O que esperar do conclave? A única coisa que a gente pode ter certeza é: o conclave é uma caixinha de surpresas. Os cardeais têm suas preferências políticas, mas nesse espaço têm que deixar tudo na porta e criar um novo relacionamento com seus pares. É um jogo de adivinhações. Até mesmo aqueles que são apontados como possíveis candidatos acabam sendo mal vistos, já que levantam suspeitas de que estão fazendo campanha.

É possível que a escolha do próximo papa seja ousada, assim como foi a do polonês João Paulo II? É também difícil imaginar de que região ele deve vir.

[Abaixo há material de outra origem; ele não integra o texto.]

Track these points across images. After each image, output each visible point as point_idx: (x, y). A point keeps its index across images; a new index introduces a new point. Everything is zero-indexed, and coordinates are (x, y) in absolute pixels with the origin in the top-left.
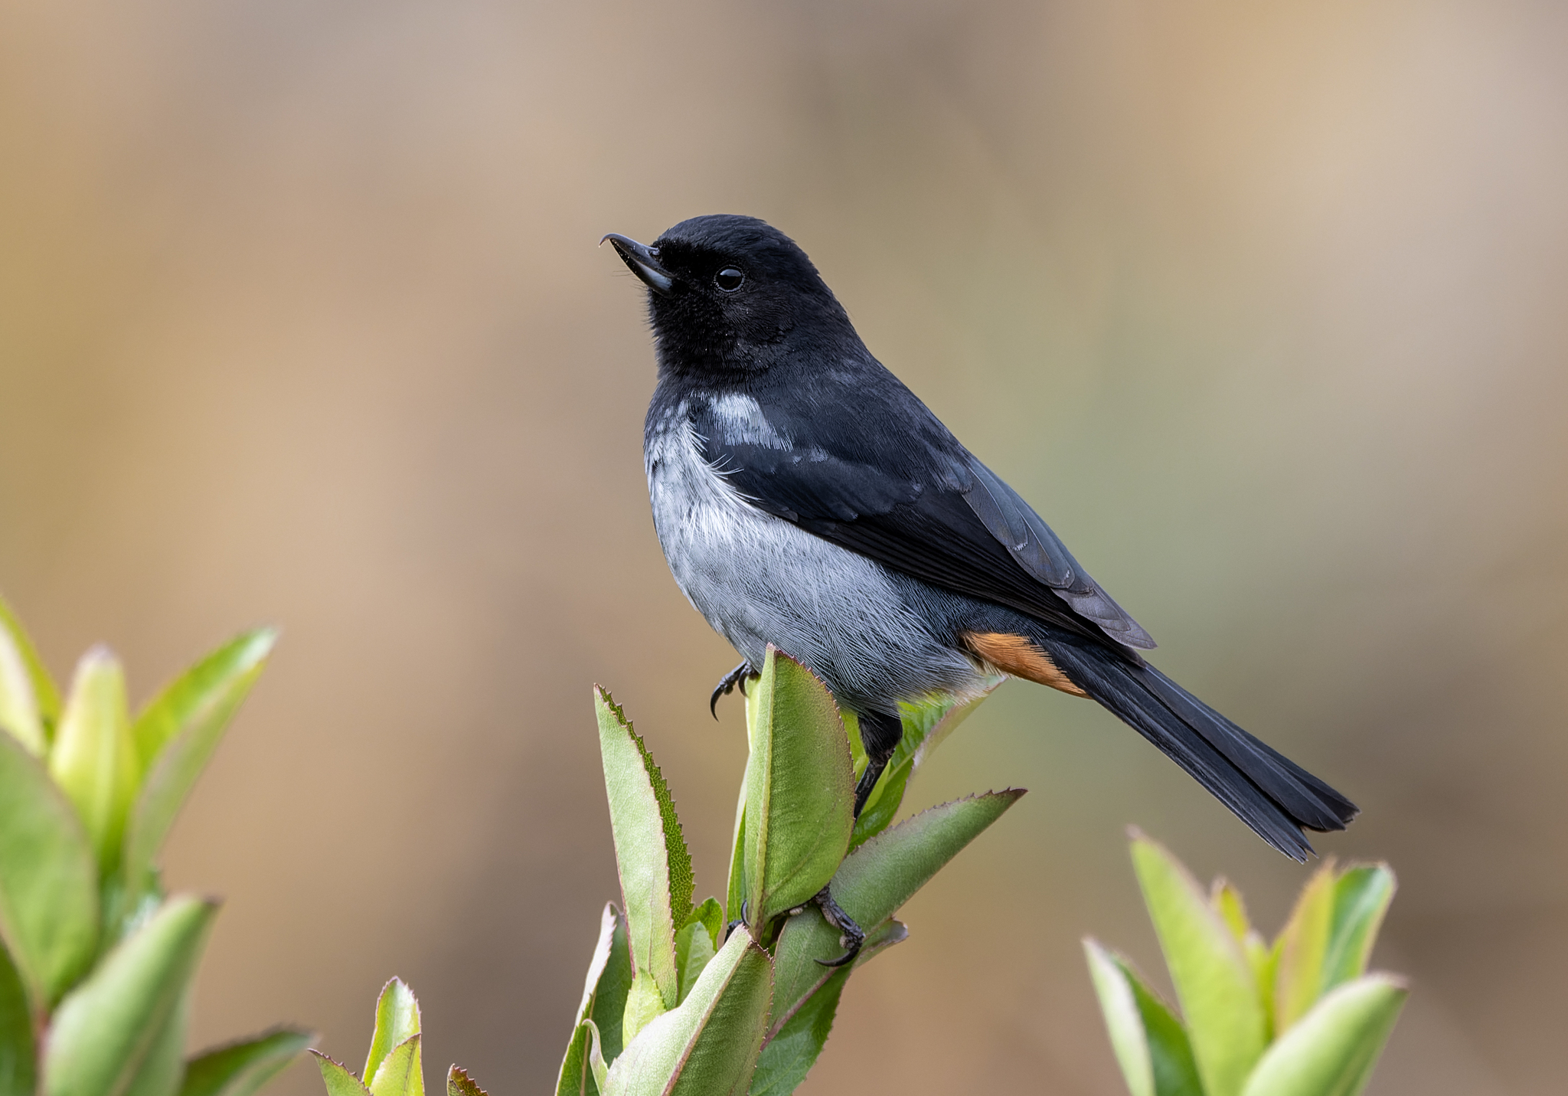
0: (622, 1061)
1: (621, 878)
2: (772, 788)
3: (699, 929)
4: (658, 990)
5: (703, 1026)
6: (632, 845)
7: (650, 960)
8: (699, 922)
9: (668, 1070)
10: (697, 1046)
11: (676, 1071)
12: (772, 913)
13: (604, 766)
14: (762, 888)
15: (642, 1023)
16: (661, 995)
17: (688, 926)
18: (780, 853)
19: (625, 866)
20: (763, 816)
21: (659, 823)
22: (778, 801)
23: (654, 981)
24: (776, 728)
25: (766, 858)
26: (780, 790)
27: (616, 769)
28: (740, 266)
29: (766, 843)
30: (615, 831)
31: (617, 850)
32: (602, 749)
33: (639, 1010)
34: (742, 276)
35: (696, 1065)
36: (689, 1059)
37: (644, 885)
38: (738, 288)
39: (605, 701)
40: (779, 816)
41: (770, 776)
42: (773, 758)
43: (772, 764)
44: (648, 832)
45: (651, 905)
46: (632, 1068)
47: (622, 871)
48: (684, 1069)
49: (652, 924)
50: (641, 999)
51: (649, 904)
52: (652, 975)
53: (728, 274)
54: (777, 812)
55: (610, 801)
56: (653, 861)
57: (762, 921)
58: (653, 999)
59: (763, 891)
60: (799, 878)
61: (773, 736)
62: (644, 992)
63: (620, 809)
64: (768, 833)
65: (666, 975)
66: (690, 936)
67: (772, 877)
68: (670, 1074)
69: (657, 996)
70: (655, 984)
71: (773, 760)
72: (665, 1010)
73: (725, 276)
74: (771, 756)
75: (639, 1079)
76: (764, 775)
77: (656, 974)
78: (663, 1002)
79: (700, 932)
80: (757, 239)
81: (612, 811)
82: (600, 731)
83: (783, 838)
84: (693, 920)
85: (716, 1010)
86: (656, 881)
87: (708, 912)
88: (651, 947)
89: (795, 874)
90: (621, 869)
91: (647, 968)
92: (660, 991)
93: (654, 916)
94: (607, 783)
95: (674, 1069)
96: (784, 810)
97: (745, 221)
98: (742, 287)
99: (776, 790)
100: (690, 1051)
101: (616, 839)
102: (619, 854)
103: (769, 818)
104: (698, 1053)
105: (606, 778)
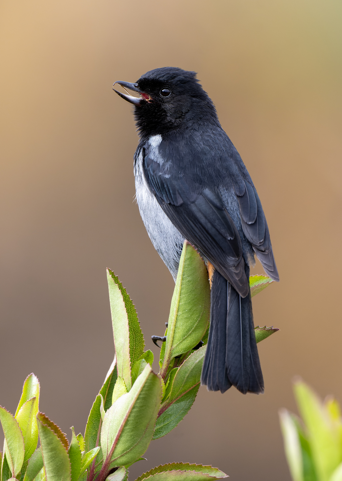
0: (109, 411)
1: (115, 341)
2: (179, 302)
3: (143, 362)
4: (125, 385)
5: (135, 400)
6: (118, 329)
7: (122, 373)
8: (144, 359)
9: (124, 415)
10: (133, 407)
11: (126, 416)
12: (174, 355)
13: (110, 299)
14: (171, 345)
15: (119, 397)
16: (126, 387)
17: (139, 361)
18: (180, 331)
19: (115, 337)
20: (175, 314)
21: (127, 321)
22: (181, 309)
23: (124, 381)
24: (184, 276)
25: (174, 332)
26: (182, 303)
27: (114, 300)
28: (169, 88)
29: (175, 326)
30: (113, 324)
31: (113, 331)
32: (109, 292)
33: (118, 392)
34: (170, 92)
35: (133, 414)
36: (131, 412)
37: (121, 344)
38: (169, 96)
39: (110, 274)
40: (181, 315)
41: (179, 297)
42: (181, 289)
43: (181, 292)
44: (123, 325)
45: (123, 352)
46: (113, 414)
47: (115, 338)
48: (129, 416)
49: (123, 360)
50: (119, 387)
51: (122, 352)
52: (123, 379)
53: (165, 91)
54: (180, 313)
55: (112, 312)
56: (124, 336)
57: (170, 359)
58: (123, 388)
59: (172, 346)
60: (186, 342)
61: (182, 279)
62: (120, 385)
63: (114, 315)
64: (176, 322)
65: (128, 379)
66: (140, 364)
67: (175, 341)
68: (124, 417)
69: (124, 387)
70: (124, 382)
71: (181, 290)
72: (127, 392)
73: (164, 92)
74: (180, 288)
75: (114, 418)
76: (177, 297)
77: (124, 378)
78: (127, 389)
79: (143, 363)
80: (175, 77)
81: (112, 316)
82: (109, 285)
83: (181, 324)
84: (142, 358)
85: (140, 394)
86: (125, 343)
87: (148, 355)
88: (122, 368)
89: (184, 340)
90: (114, 338)
91: (121, 376)
92: (126, 385)
93: (124, 356)
94: (111, 305)
95: (125, 415)
96: (183, 312)
97: (171, 69)
98: (170, 96)
99: (181, 303)
100: (131, 409)
101: (113, 326)
102: (114, 332)
103: (177, 315)
104: (134, 410)
105: (111, 303)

Há esse processo de renovação em vista, mas muito cardeais podem levar em consideração os problemas que a Igreja enfrenta na Itália e acabar escolhendo um italiano, que teria mais noção de como lidar com isso.

Como deve ser uma cerimônia de renúncia? É muito difícil imaginar o que vai ser feito. Já devem existir indicações, um grupo de pessoas reunidas para discutir isso, mas essa possibilidade era tão hipotética que o Vaticano vai ter que pensar numa cerimônia.

A figura de um ‘ex-papa’ não existe há quase 600 anos. Ele deve passar para uma vida mais reclusa e mais intelectual. Deve continuar escrevendo. É provável que ainda se mantenha como uma referência intelectual para os católicos. Ratzinger vai continuar sendo uma presença cultural significativa.